Uluslararası kamuoyu bugünlerde Ukrayna ve Suriye’de yaşananlarla meşgul. Nasıl ve ne zaman duracağı belli olmayan kanlı çatışmalar, Rusya ve ABD arasında devam eden gizli ya da açık pazarlıklar, Avrupalı güçlerin birtakım barış girişimleri ya da müdahale planları aracılığıyla sürece dâhil olma çabaları manşetleri süslüyor.
Yerkürenin bu kesiminde bunlar olup biterken, dünya ekonomisinin yeni ağırlık merkezini oluşturan Doğu Asya’da yaşanan stratejik gelişmeler ise nispeten gözden kaçıyor. Geçtiğimiz hafta Çin’in ikinci bir uçak gemisi inşa etmekte olduğuna dair “sızan” haberler ve bunun doğurduğu tepkiler, bu coğrafyadaki dengelerin aslında çok da ihmal edilmemesi gerektiğini herkese hatırlatmış oldu.
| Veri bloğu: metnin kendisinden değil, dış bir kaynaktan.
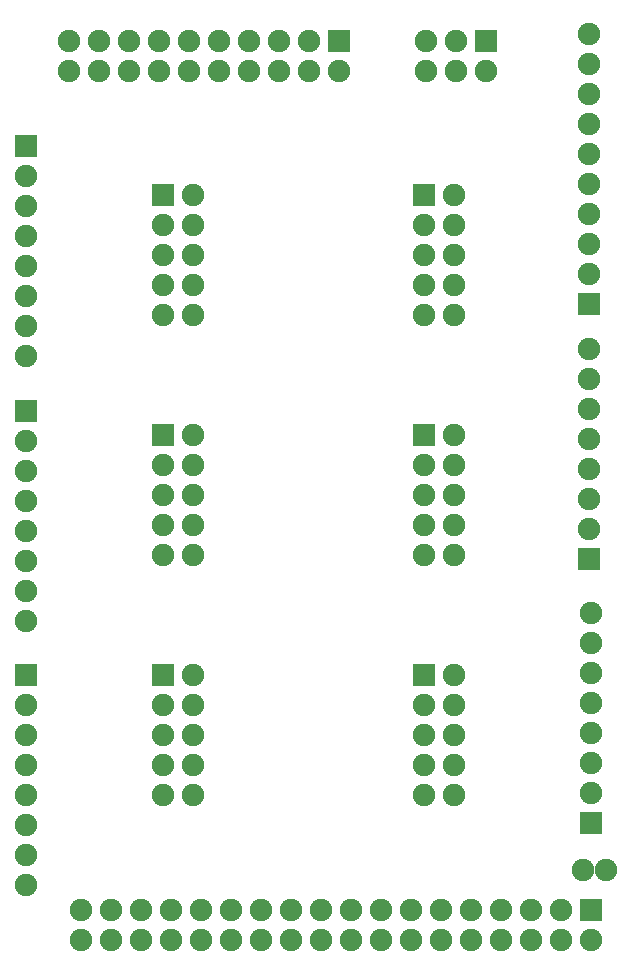
<source format=gbs>
G04 DipTrace 3.0.0.1*
G04 arm_arduino_shield_lay_V9.GBS*
%MOIN*%
G04 #@! TF.FileFunction,Soldermask,Bot*
G04 #@! TF.Part,Single*
%ADD30C,0.074929*%
%ADD32R,0.074929X0.074929*%
%FSLAX26Y26*%
G04*
G70*
G90*
G75*
G01*
G04 BotMask*
%LPD*%
D32*
X500272Y2300450D3*
D30*
Y2200450D3*
Y2100450D3*
Y2000450D3*
Y1900450D3*
Y1800450D3*
Y1700450D3*
Y1600450D3*
D32*
X500269Y1419108D3*
D30*
Y1319108D3*
Y1219108D3*
Y1119108D3*
Y1019108D3*
Y919108D3*
Y819108D3*
Y719108D3*
D32*
X2381717Y925306D3*
D30*
Y1025306D3*
Y1125306D3*
Y1225306D3*
Y1325306D3*
Y1425306D3*
Y1525306D3*
Y1625306D3*
D32*
Y637776D3*
D30*
Y537776D3*
X2281717Y637776D3*
Y537776D3*
X2181717Y637776D3*
Y537776D3*
X2081717Y637776D3*
Y537776D3*
X1981717Y637776D3*
Y537776D3*
X1881717Y637776D3*
Y537776D3*
X1781717Y637776D3*
Y537776D3*
X1681717Y637776D3*
Y537776D3*
X1581717Y637776D3*
Y537776D3*
X1481717Y637776D3*
Y537776D3*
X1381717Y637776D3*
Y537776D3*
X1281717Y637776D3*
Y537776D3*
X1181717Y637776D3*
Y537776D3*
X1081717Y637776D3*
Y537776D3*
X981717Y637776D3*
Y537776D3*
X881717Y637776D3*
Y537776D3*
X781717Y637776D3*
Y537776D3*
X681717Y637776D3*
Y537776D3*
D32*
X956567Y3019276D3*
D30*
X1056567D3*
X956567Y2919276D3*
X1056567D3*
X956567Y2819276D3*
X1056567D3*
X956567Y2719276D3*
X1056567D3*
X956567Y2619276D3*
X1056567D3*
D32*
X1825408Y3019276D3*
D30*
X1925408D3*
X1825408Y2919276D3*
X1925408D3*
X1825408Y2819276D3*
X1925408D3*
X1825408Y2719276D3*
X1925408D3*
X1825408Y2619276D3*
X1925408D3*
D32*
X956500Y2219010D3*
D30*
X1056500D3*
X956500Y2119010D3*
X1056500D3*
X956500Y2019010D3*
X1056500D3*
X956500Y1919010D3*
X1056500D3*
X956500Y1819010D3*
X1056500D3*
D32*
X1825249Y2219010D3*
D30*
X1925249D3*
X1825249Y2119010D3*
X1925249D3*
X1825249Y2019010D3*
X1925249D3*
X1825249Y1919010D3*
X1925249D3*
X1825249Y1819010D3*
X1925249D3*
D32*
X956500Y1419004D3*
D30*
X1056500D3*
X956500Y1319004D3*
X1056500D3*
X956500Y1219004D3*
X1056500D3*
X956500Y1119004D3*
X1056500D3*
X956500Y1019004D3*
X1056500D3*
D32*
X1825249Y1419004D3*
D30*
X1925249D3*
X1825249Y1319004D3*
X1925249D3*
X1825249Y1219004D3*
X1925249D3*
X1825249Y1119004D3*
X1925249D3*
X1825249Y1019004D3*
X1925249D3*
D32*
X500269Y3181793D3*
D30*
Y3081793D3*
Y2981793D3*
Y2881793D3*
Y2781793D3*
Y2681793D3*
Y2581793D3*
Y2481793D3*
D32*
X2375466Y2656738D3*
D30*
Y2756738D3*
Y2856738D3*
Y2956738D3*
Y3056738D3*
Y3156738D3*
Y3256738D3*
Y3356738D3*
Y3456738D3*
Y3556738D3*
D32*
Y1806648D3*
D30*
Y1906648D3*
Y2006648D3*
Y2106648D3*
Y2206648D3*
Y2306648D3*
Y2406648D3*
Y2506648D3*
D32*
X1543963Y3531520D3*
D30*
Y3431520D3*
X1443963Y3531520D3*
Y3431520D3*
X1343963Y3531520D3*
Y3431520D3*
X1243963Y3531520D3*
Y3431520D3*
X1143963Y3531520D3*
Y3431520D3*
X1043963Y3531520D3*
Y3431520D3*
X943963Y3531520D3*
Y3431520D3*
X843963Y3531520D3*
Y3431520D3*
X743963Y3531520D3*
Y3431520D3*
X643963Y3531520D3*
Y3431520D3*
D32*
X2031680Y3531829D3*
D30*
Y3431829D3*
X1931680Y3531829D3*
Y3431829D3*
X1831680Y3531829D3*
Y3431829D3*
X2356714Y769039D3*
X2431722D3*
M02*

</source>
Çin ilk uçak gemisini 1998 yılında Ukrayna’dan satın almış ve Varyag adlı bu geminin Montreux Sözleşmesi’ndeki hükümler nedeniyle İstanbul ve Çanakkale boğazlarından geçip geçemeyeceği tartışma yaratmıştı. Çin hükümetinin, silahtan arındırılmış olan Varyag’ın uçak gemisi olarak değil eğitim gemisi olarak kullanılacağı güvencesini vermesi üzerine gemi Çin’e ulaşabilmişti. Ancak Pekin yönetimi birkaç yıl sonra fikir değiştirmiş ve gemiyi yeniden silahlandırıp tamir ederek Liaoning ismiyle ülkenin ilk uçak gemisine dönüştürmüştü. Şimdi ise ikinci bir uçak gemisinin inşaatı Çin’in Dalian tersanelerinde başlamış durumda.
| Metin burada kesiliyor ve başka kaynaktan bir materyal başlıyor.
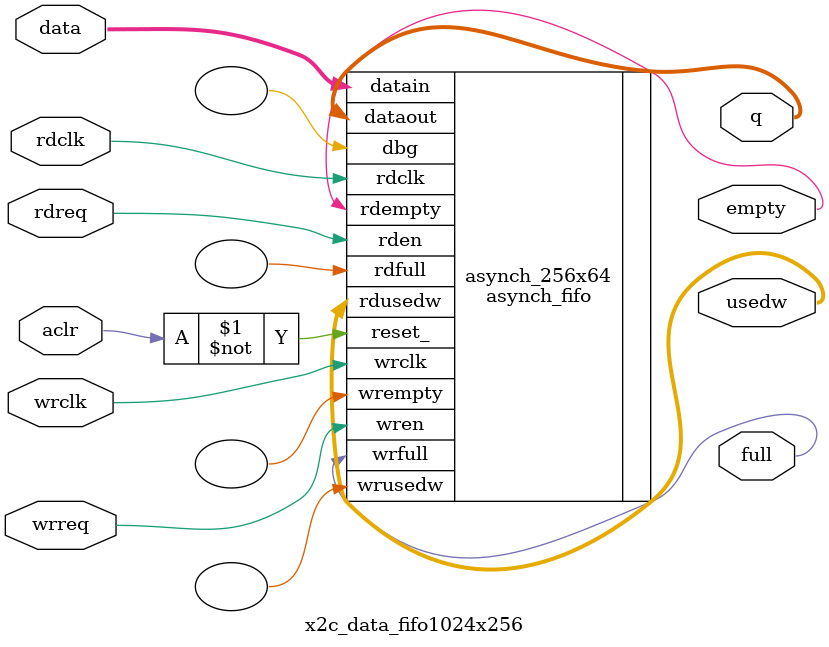
<source format=v>

`timescale 1ns/1ps
// synopsys translate_on

module x2c_data_fifo1024x256

(
			aclr,		//i-1                                                      
			                                                                       
			wrclk,      //i-1, Clk for writing data                                
			wrreq,      //i-1, request to write                                    
			data,       //i-256, Data coming in                                    
			full,       //o-1, indicates fifo is full or not (To avoid overiding)  
		                                                                           
			rdclk,	    //i-1, Clk for reading data                                
			rdreq,      //i-1, Request to read from FIFO                           
			q, 	        //o-256, Data coming out                                   
			empty,      //o-1, indicates fifo is empty or not (to avoid underflow) 
			usedw       //o-11, 1number of slots currently in use for reading      

);
	parameter WIDTH = 256,
			  DEPTH = 1024,
			  PTR	= 10;
			  
			  
			input  wire 				aclr;	//i-1  
                                                       
			input  wire 				wrclk;  //i-1, Clk for writing data                               
			input  wire 				wrreq;  //i-1, request to write                                   
			input  wire [WIDTH-1 : 0]	data;   //i-256, Data coming in                                    
			output wire					full;   //o-1, indicates fifo is full or not (To avoid overiding) 
		                                                                                              
			input  wire 				rdclk;  //i-1, Clk for reading data                               
			input  wire 				rdreq;  //i-1, Request to read from FIFO                          
			output wire [WIDTH-1 : 0]	q; 	    //o-256, Data coming out                                   
			output wire 				empty;  //o-1, indicates fifo is empty or not (to avoid underflow)
			output wire [PTR : 0] 		usedw;  //o-11, 1number of slots currently in use for reading      

			

asynch_fifo	#(.WIDTH (WIDTH),		  			
					  	  .DEPTH (DEPTH),
					 	  .PTR	 (PTR) )		 
 											
	asynch_256x64		  (
			.reset_		(~aclr),
			        	
			.wrclk		(wrclk),			//i, Clk to write data                                    	      
			.wren		(wrreq),	   	    //i, write enable                                                
			.datain		(data),			    //i, write data                                                  
			.wrfull		(full),			    //o, indicates fifo is full or not (To avoid overiding)          
			.wrempty	(),				                                                                     
			.wrusedw	(),				                                                                     
                    	                                                                                     
			.rdclk		(rdclk),		                                                                     
			.rden		(rdreq),		    // i-1, Clk to read data                                         
			.dataout	(q),			    // i-1, read enable of data FIFO                                 
			.rdfull		(),				    // Dataout of data FIFO                                          
			.rdempty	(empty),		    // indicates fifo is empty or not (to avoid underflow)           
			.rdusedw	(usedw),		    // rdusedw -number of locations filled in fifo (not used )       

			.dbg		()

		 );
endmodule
</source>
Dünya deniz ticareti için hayati önem taşıyan, ayrıca deniz yatağı altında zengin doğal kaynaklara sahip olan Çin Denizi’nde sahildar devletler Çin, Güney Kore, Japonya, Tayvan, Filipinler, Vietnam, Malezya ve Brunei arasında kıta sahanlığı, karasuları ve aidiyeti tartışmalı ada, adacık ve kayalıkların paylaşımı gibi önemli sorunlar yaşanıyor. Bu bakımdan Çin donanmasının giderek kuvvetlenmesinin tüm bölge ülkelerini tedirgin ettiği açık.
Pakistan ve Birmanya’daki donanma üsleri sayesinde Hint Okyanusu’nda da varlık gösteren Çin, çevrelenme korkusu yaşayan Hindistan’ı da rahatsız ediyor ve bu ülkeyi bölge ülkeleriyle ittifaklar oluşturmaya teşvik ediyor. Ekim 2014’te Vietnam’a resmî bir ziyarette bulunan Hindistan Başbakanı Modi’nin ajandasındaki en önemli konulardan biri, Vietnam ve Hindistan donanmaları arasındaki ilişkileri derinleştirmekti.
Çin Devlet Başkanı Xi Jinping, 2014 yılında kapsamlı bir askerî reform programını yürürlüğe koyarken Çin’in güçlü bir deniz kuvvetlerine sahip olması gerektiğini açıkça ifade etmişti. 2020’li yıllarda tamamlanması beklenen bu reform programı ile Çin, yakın bölgesindeki en büyük rakibi olan Japonya’ya karşı önemli bir askerî avantaj elde etmiş olacak. Pasifik’teki esas rakibi olan ABD’yi geçmesi için ise Çin’in çok daha fazla yatırım yapması gerekiyor. Nitekim ABD de Çin’i dengelemek için Pasifik havzasındaki askerî varlığını kuvvetlendirip Güney Kore, Japonya ve Avustralya’daki üslerini genişletmekle meşgul.
ABD bölgedeki yakın müttefiklerini askerî kapasitelerini artırma yönünde teşvik de ediyor. Ülkenin savaşa girmesini yasaklayan Japon Anayasası’nın 9. maddesini Temmuz 2014’te yeniden yorumlayarak esneten Japon hükümeti, ABD ile işbirliği içinde ülkenin askerî gücünü artırma isteğini gizlemiyor. Japon halkı da dünyanın değişik yerlerindeki krizlere askerî araçlarla müdahil olup olmamayı artık açıkça tartışıyor. İki Japon rehinenin Suriye’de IŞİD tarafından öldürülmesinin Japonya’daki bu tartışmayı nasıl etkileyeceği merak konusu.
Doğu Akdeniz havzasında yaşanan gelişmelerin Uzakdoğu’daki yansımalarıyla birlikte değerlendirilmesini gerektiren zamanlar çoktan gelmiş gibi görünüyor.